SNOW HILL — A review of Worcester County’s five-year Capital Improvement Plan (CIP) drew questions from citizens on big-ticket projects like a new Berlin library, school construction and an expansion of the Showell Park, but elected officials defended their record of fiscal conservancy and reminded the public that a CIP is just a “wish list.”
The total estimated cost of projects in the CIP was $142.6 million over a five-year period.
“Of these projects, $15,566,498, or 10.91 percent, is proposed to come from the General Fund and $82,615,470 or 57.92 percent from bond funds,” wrote Chief Administrative Officer Harold Higgins in a memo to the commission. “The remaining portion would come from user fees, grants funds, state match funds, designated funds or enterprise fund bonds.”
While the CIP contained information on a number of projects that would require funding between Fiscal Year 2014 and Fiscal Year 2018, the library, the park and schools raised the most eyebrows. Resident Ellie Diegelmann had issues with all of the projects and the CIP as a whole.
“Engineering and design costs just seem astronomical to me,” she told the commission.
Some of the most expensive projects on the CIP include an upgrade of the county jail’s HVAC system at an estimated cost of $10 million in FY16, an expansion of the Showell Park at an estimated $2.3 million in FY15 through FY18, a new Berlin library at $4.9 million in FY15 to FY17 and renovations to Snow Hill High School (SHHS) and Showell Elementary School (SES) at $49.6 million and $47 million, respectively.
“I don’t understand what these figures are based on,” said Diegelmann. “Is there any bid process going on with these projects? I shudder to think of where we’re going to wind up financially in our indebtedness.”
The figures are only estimates, some of them far-reaching, noted county attorney Sonny Bloxom. And the estimates are not wild guesses but “informed figures.”
“Our people do this stuff year after year, so they’re not just pulling this out of their hat,” he told Diegelmann. “These are informed figures.”
Commission President Bud Church offered to have county staff sit down with Diegelmann to give her a better understanding of why each project is estimated to cost the amount given. Diegelmann declined and countered that it is fiscal responsibility, not transparency, that’s the issue.
“I have a better idea. Why not just live within our means and assure us that we’re not going to have taxes raised not just this year, which is an election year, but in future years?” she said. “Because it’s not only us who are paying the increased taxes, it’s also the absentee property owners.”
The county needs to get out of the mindset of “spend, spend, spend,” Diegelmann added.
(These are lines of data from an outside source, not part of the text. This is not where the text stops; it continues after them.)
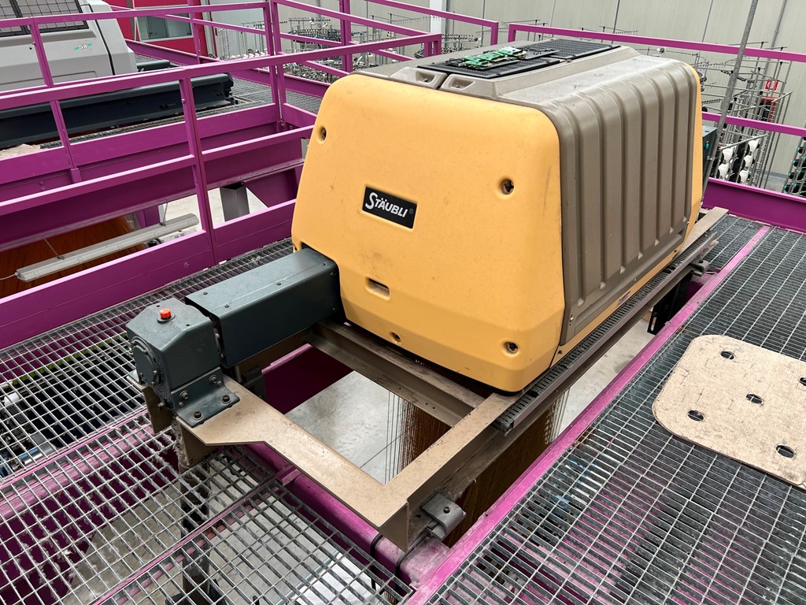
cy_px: 302
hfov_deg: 67.3
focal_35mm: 26
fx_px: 605
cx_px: 403
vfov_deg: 53.1
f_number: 1.5
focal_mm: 5.7
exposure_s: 1/121
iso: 50
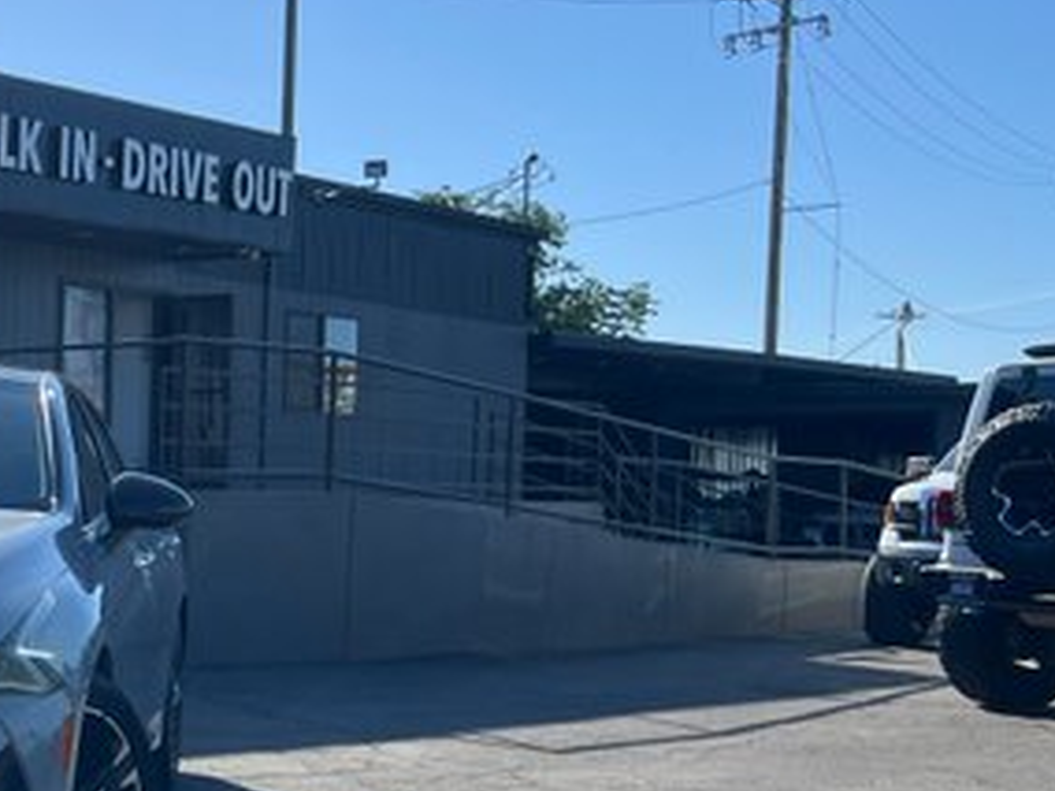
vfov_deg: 22.1
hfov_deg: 25.8
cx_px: -264
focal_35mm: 66
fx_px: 2011
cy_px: 594
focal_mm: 5.7
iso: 50
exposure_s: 1/3571
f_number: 1.5
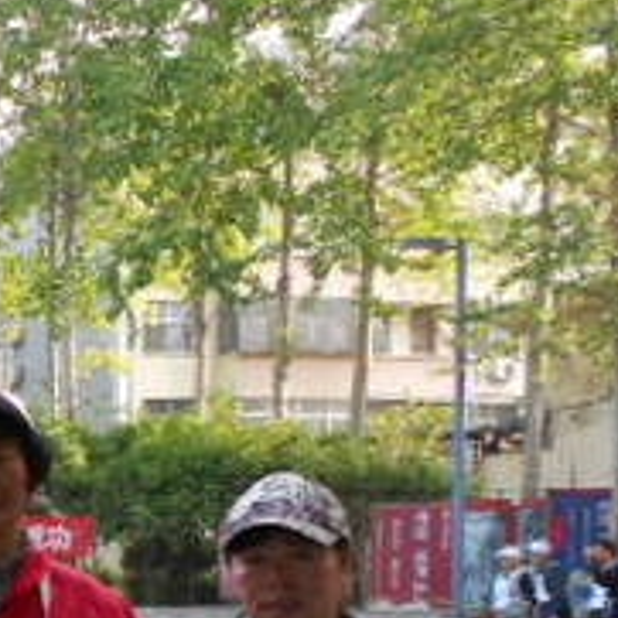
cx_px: -355
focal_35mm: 76
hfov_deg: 19.3
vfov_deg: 22.2
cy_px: 550
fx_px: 1535
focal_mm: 4.6
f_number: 3.2
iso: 80
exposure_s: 1/80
Church balked at the last remark, calling it an “unfair statement.” He referenced letters that Diegelmann has written to the media predicting massive spending that never came true.
“You wrote it as a matter of fact that was what we were going to do. Nothing could have been further from the truth,” said Church. “We didn’t adopt probably a third of what you put in the paper. So let’s be fair. We’ve been very, very conservative as a board of commissioners spending your money and our money. We’re all tax payers, too.”
Diegelmann wasn’t alone in her concern over the CIP. Resident Frank Gebhart wondered why the Berlin library needed a new, almost $5,000,000 building when he feels the current location is barely used.
“I live on Main Street in Berlin and I go by that library all of the time and I very seldom see very many cars in that parking lot,” he said.
One reason for that is because the Berlin library is easily accessible by walkers and bikers, according to Mark Thomas, library system director. The library is used extensively, Thomas told Gebhart, and makes a big impact with the small amount of room available.
“It’s a very busy and very active library. It has a very loyal and dedicated customer base,” said Thomas.
But the building, which was constructed in 1970, can’t keep up with Berlin anymore. It only has four computers and no dedicated meeting space. The building can’t be expanded upon because the county does not own the property, thus a new site will have to be located.
During the discussion, other questions were raised about the need for the proposed 40-acre addition to Showell Park and the reasoning behind the renovations of SHHS and SES.
In the case of the park, Recreation and Parks Director Paige Hurley referenced the success seen by Wicomico County when they host large sports tournaments like the World Series of Softball. A larger Showell Park with better facilities could open Worcester to similar economic engines.
As for the high cost of school renovations, Commissioner Virgil Shockley explained that most of the criteria are mandated by the state.
“They have a checklist and they go right down the checklist all the way down to the vents in the ceiling to the paint on the walls to the floor that’s down there, to the concrete,” he said.
Commissioner Judy Boggs stressed that it is a “living document” that will see major changes between now and FY18.